Reversal of magnetic field rotation in the reconnection layer due to shear flow effects

We investigate the effects of shear flows on the so-called "component reconnection," in which the guide field B-y not equal 0, by solving a one-dimensional Riemann problem for magnetopause reconnection using a resistive MHD simulation. Specifically, we consider the existence of a shear flow perpendicular to the antiparallel magnetic field B-z, while a finite shear flow tangential to B-z may also be present. In the cases without a magnetosheath flow and having thus a sheared flow across the reconnection layer, two time-dependent intermediate shocks TDIS and TDIS' are present on the magnetosheath side and the magnetospheric side, respectively, and the strength of TDIS is much stronger than that of TDIS'. Nevertheless, the existence of the shear flows modifies the structure and strength of the time-dependent intermediate shocks significantly. (1) The perpendicular shear flow V-y0 can lead to the reversal of the rotation sense of the tangential magnetic field in time-dependent intermediate shocks.

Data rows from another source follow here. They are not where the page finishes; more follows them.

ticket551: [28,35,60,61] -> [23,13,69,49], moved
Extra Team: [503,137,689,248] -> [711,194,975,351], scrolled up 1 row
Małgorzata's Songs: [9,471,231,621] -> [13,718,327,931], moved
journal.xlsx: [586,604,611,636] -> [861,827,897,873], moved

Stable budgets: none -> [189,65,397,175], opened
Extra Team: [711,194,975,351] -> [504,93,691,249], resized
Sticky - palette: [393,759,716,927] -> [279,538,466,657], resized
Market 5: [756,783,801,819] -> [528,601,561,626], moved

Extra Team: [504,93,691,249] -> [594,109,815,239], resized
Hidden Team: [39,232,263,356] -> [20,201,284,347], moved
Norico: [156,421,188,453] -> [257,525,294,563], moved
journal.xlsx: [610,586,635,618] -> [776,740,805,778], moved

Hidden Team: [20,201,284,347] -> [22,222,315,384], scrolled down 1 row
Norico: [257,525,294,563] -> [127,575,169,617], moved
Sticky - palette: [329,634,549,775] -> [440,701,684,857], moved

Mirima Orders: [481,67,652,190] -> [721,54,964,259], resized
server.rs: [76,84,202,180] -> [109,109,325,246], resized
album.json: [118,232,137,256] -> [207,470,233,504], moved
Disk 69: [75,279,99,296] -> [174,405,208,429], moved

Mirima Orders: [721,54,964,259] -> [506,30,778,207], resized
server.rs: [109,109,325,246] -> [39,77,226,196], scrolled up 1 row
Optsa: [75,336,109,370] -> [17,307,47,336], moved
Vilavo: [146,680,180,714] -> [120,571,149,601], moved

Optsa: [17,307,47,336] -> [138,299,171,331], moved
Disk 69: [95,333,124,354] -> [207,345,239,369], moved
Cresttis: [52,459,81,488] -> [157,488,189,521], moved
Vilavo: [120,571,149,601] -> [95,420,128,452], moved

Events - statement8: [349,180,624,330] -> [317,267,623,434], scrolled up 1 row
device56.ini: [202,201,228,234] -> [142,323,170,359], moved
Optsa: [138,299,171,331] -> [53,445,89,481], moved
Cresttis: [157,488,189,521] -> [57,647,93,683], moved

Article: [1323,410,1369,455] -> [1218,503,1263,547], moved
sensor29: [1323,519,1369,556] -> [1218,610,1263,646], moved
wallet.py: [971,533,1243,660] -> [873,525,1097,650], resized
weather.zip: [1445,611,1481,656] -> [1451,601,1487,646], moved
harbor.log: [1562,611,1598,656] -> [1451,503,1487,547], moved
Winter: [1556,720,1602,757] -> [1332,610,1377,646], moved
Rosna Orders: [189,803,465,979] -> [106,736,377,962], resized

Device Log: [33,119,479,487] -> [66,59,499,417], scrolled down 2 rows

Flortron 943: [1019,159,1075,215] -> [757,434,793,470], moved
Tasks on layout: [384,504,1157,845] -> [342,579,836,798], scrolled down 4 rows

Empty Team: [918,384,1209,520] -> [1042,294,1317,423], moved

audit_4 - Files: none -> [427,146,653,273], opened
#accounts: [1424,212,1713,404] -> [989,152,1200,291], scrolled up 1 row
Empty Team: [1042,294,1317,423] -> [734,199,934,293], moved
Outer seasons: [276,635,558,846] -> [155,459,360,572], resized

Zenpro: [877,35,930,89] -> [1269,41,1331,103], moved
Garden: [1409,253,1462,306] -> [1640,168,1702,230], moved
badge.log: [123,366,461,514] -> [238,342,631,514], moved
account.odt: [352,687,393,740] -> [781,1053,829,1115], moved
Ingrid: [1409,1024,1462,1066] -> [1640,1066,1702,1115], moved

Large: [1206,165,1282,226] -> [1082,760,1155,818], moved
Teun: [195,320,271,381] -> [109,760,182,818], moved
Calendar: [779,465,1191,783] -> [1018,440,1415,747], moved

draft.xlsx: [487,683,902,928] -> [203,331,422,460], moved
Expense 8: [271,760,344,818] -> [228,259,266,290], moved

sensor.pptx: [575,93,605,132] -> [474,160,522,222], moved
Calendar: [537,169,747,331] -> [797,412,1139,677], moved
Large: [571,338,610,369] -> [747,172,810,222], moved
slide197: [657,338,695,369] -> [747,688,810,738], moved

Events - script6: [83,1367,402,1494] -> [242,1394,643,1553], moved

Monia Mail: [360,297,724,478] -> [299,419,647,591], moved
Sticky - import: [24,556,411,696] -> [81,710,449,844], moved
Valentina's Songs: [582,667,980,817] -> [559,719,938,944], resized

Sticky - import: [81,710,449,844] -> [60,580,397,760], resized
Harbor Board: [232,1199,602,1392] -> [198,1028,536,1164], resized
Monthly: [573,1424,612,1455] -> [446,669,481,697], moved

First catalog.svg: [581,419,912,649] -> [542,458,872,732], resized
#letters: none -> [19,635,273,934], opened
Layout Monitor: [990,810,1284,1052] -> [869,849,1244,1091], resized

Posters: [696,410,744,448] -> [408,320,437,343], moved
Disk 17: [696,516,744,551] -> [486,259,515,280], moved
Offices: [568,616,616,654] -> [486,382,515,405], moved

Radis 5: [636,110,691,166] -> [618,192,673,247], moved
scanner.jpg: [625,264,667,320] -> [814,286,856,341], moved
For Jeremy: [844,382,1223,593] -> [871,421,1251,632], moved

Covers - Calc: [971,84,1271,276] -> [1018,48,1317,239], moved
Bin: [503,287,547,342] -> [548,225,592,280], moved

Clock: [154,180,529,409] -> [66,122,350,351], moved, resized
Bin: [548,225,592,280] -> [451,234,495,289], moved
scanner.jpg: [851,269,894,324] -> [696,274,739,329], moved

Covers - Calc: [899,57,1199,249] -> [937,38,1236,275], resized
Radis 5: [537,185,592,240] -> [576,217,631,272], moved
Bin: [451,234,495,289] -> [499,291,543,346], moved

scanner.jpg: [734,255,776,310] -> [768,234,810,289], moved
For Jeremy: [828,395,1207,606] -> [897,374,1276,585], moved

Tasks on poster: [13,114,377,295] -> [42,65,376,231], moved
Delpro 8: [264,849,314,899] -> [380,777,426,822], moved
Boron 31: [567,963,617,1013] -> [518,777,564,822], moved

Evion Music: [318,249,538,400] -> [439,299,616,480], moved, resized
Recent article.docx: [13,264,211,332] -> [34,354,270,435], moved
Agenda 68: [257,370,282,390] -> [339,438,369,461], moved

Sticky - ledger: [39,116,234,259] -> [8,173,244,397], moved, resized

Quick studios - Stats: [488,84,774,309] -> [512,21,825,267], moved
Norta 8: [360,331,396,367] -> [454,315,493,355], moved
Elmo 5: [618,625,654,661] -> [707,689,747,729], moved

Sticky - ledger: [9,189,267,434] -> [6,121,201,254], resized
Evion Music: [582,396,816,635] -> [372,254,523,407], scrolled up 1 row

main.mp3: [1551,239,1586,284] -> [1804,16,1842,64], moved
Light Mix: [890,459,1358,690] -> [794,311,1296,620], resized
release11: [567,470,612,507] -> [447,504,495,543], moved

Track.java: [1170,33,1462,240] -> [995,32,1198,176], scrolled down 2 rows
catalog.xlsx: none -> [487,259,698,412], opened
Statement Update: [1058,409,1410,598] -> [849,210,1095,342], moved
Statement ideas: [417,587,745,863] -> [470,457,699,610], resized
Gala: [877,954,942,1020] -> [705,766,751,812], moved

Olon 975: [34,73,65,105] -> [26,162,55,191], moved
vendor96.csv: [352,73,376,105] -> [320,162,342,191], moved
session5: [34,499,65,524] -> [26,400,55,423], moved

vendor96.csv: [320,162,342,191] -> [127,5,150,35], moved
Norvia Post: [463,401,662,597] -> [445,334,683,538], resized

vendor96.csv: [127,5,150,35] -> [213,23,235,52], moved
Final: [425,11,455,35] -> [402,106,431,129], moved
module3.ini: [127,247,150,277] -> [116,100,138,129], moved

The critical shear flow speeds, V-c and V-c', for the reversal of field rotations in TDIS and TDIS', respectively, are calculated. (2) For shear flow speed V-y0 = V-c, the strong TDIS is replaced by a steady intermediate shock (IS), whereas at V-y0 = V-c' an Alfven wave pulse is present in the reconnection layer. (3) The presence of tangential shear flow V-z0 alters not only the strength of TDIS and TDIS' but also the critical speeds V-c and V-c'. The critical shear flow speeds obtained from our simulation are found to agree very well with those from the ideal magnetohydrodynamics (MHD), in which the time-dependent intermediate shocks are replaced by rotational discontinuities.